:: TEXT PASSAGE ::
===

Plaintiffs raise four arguments in their amended motion for continuance: (1) the Court should rule on the motion for class certification first because the case will be remanded if the motion for class certification is denied; (2) Republic has filed the same motion for summary judgment that was previously denied; (3) there has been no new discovery or case development since the prior motion for summary judgment was denied other than mediation and the filing of the motion for class certification and responses; and (4) Plaintiffs need discovery from Republic to provide a full and complete response to the amended motion for summary judgment. See Dkt. No. 109.
Republic filed a response to the original motion for continuance, see Dkt. No. 105, which it incorporated by reference in its response to the amended motion for continuance, see Dkt. No. 113. Plaintiffs did not file a reply. The amended motion for continuance revised only one paragraph. See Dkt. No. 109 at 1 n.1.
A. Denial of class certification would not divest the Court of jurisdiction.
Plaintiffs suggest that the case will be remanded to state court if the motion for class certification is denied because the individual Plaintiffs' damages will not meet the amount-in-controversy requirement and the federal court will no longer have subject-matter jurisdiction.
Republic removed the case based on diversity jurisdiction. See Dkt. No. 1 at 2-3. At the time of removal, Plaintiffs'First Amended Petition and Class Action pleaded that "Plaintiffs seek monetary relief over $100,00.00 but not more than $200,00.00 at present. However, as discovery progresses, the claim could be over $200,000.00." Dkt. No. 1-6 at 7. Republic asserted in its Notice of Removal that, based on this damages allegation, "[t]herefore, the amount in controversy is in excess of the $75,000.00 required for this Court's jurisdiction." Dkt. No. 1 at 2; see also id. ("In their Amended Petition in Paragraph 29, Plaintiffs plead that they 'seek monetary relief over $100,000.00 but not more than $200,000.00 at the present. However, as discovery progresses, the claim could be over $200,000.00.'").
At the time of removal, as Republic explained in its Notice of Removal, "Plaintiffs assert claims against Defendant for Breach of Contract, Fraud by Nondisclosure, and Fraudulent Inducement, and seek to recover damages allegedly arising from the damages sustained by Plaintiffs as a result of Defendant's conduct." Dkt. No. 1 at 2; see also Dkt. No. 1-6 at 3-6. Plaintiffs separately pleaded that they suffered "damages in excess of the minimal jurisdictional limits of the Court" in connection with all three causes of action and sought "any and all damages whatsoever and including, but not limited to, actual, punitive, exemplary, and statutory damages available and recoverable under statute and common law resulting from the actions of Defendant supporting Plaintiff's damages." Dkt. No. 1-6 at 3-6, 7.

===

:: RECORDS PROVIDED ::
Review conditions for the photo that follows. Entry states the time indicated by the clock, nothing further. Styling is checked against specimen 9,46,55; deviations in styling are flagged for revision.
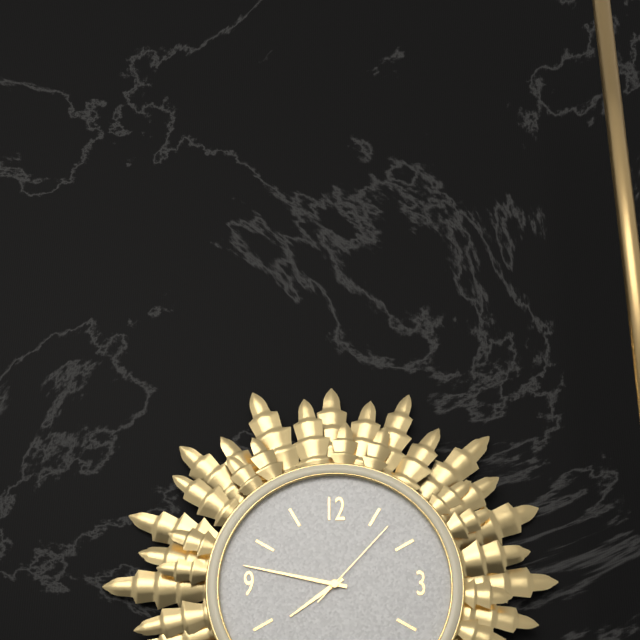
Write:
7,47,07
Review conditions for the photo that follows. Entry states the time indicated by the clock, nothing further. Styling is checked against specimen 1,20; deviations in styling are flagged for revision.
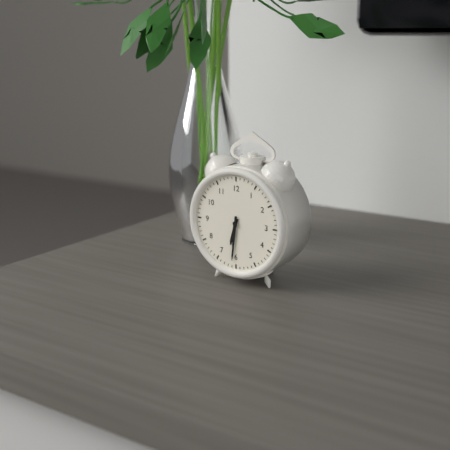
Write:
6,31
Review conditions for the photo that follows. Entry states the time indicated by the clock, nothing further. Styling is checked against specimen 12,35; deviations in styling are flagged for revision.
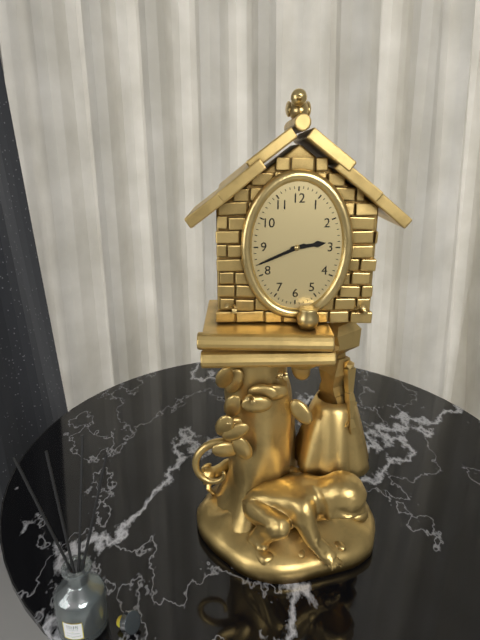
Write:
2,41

===

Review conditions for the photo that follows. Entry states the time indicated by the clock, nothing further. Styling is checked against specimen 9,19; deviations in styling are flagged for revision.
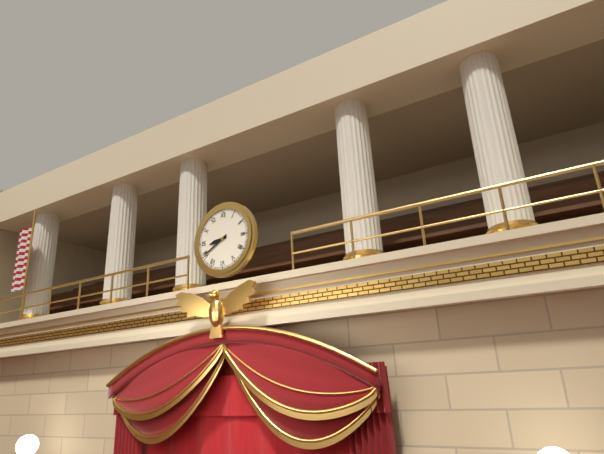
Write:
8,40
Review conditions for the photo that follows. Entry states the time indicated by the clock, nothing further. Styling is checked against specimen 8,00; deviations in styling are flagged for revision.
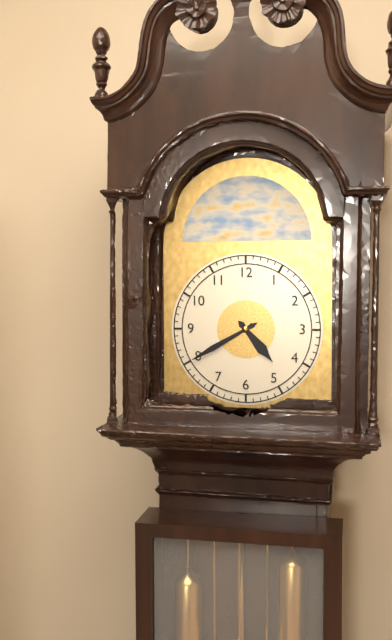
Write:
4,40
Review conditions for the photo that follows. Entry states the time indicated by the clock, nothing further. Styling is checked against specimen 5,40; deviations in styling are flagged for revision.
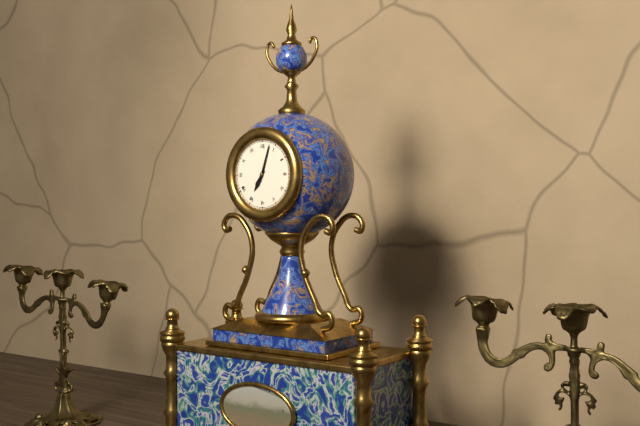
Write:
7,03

===

:: STATED GOAL 1 ::
According to the court passage on the motion for continuance, on what basis did Republic remove the case?
:: STATED GOAL 2 ::
Resume the court passage on the motion for continuance, picking up right after its final sentence.

:: OUTPUT 1 ::
Diversity jurisdiction.

:: OUTPUT 2 ::
The determination of whether there is federal court jurisdiction is based on "'the claims in the state court petition as they existed at the time of removal.'" Chavez v. State Farm Lloyds, 746 F. App'x 337, 340-41 (5th Cir. 2018) (quoting Manguno v. Prudential Prop. & Cas. Ins. Co., 276 F.3d 720, 723 (5th Cir. 2002)). In general, the amount claimed in the state court petition determines the amount in controversy. See id.
Some states, like Texas, prohibit plaintiffs from pleading a specific amount of damages. See TEX. R. CIV. P. 47(b)-(c). In these cases, the removing party "'must establish by a preponderance of the evidence that the amount in controversy exceeds $75,000.'" Chavez, 746 F. App'x at 341 (quoting Manguno, 273 F.3d at 723). "'This requirement is met if (1) it is apparent from the face of the petition that the claims are likely to exceed $75,000, or, alternatively, (2) the [removing party] sets forth 'summary judgment type evidence' of facts in controversy that support a finding of the requisite amount.'" See id. (quoting Manguno, 273 F.3d at 723). If the removing party makes that showing, a plaintiff may avoid removal by showing, to a legal certainty, that recovery will not exceed the jurisdictional threshold. See id. (citing De Aguilar v. Boeing Co., 47 F.3d 1404, 1409 (5th Cir. 1995)).
In cases where an exact amount has been plead, if a defendant can prove by a preponderance of the evidence that the amount in controversy exceeds the jurisdictional amount, removal is proper unless the plaintiff shows that at the time of removal he was legally certain not to be able to recover that amount. See Allen v. R & H Oil & Gas Co., 63 F.3d 1326, 1335 n.14 (5th Cir. 2018) (citing De Aguilar, 47 F.3d at 1412). In other words, where the plaintiff's claims can be proved to be the type that are worth more than $75,000, they can be removed unless the plaintiff can show that he is legally bound to accept less. See id.
Plaintiffs did not in the months after removal — and still do not — move to remand the case to state court or challenge the amount-in-controversy requirement being met based on their own pleaded damages. Nor do Plaintiffs assert ambiguity in the statement of the jurisdictional amount in their First Amended Petition and Class Action filed in the state court at the time of removal — and those allegations were not ambiguous, and there is no evidence that Plaintiffs did not originally plead their damages in good faith. See TFHSP LLC Series 605 v. Lakeview Loan Servicing, LLC, No. 3:14-CV-1782-B, 2014 WL 5786949, at *4 (N.D. Tex. Nov. 3, 2014). Under these circumstances, Republic met its burden at the time of removal to establish by a preponderance of the evidence that the amount in controversy exceeds the $75,000 jurisdictional amount. Accord Botros v. Sun Life Assurance Co. of Canada, No. 3:16-cv-1264-C, 2016 WL 9526682 (N.D. Tex. June 3, 2016).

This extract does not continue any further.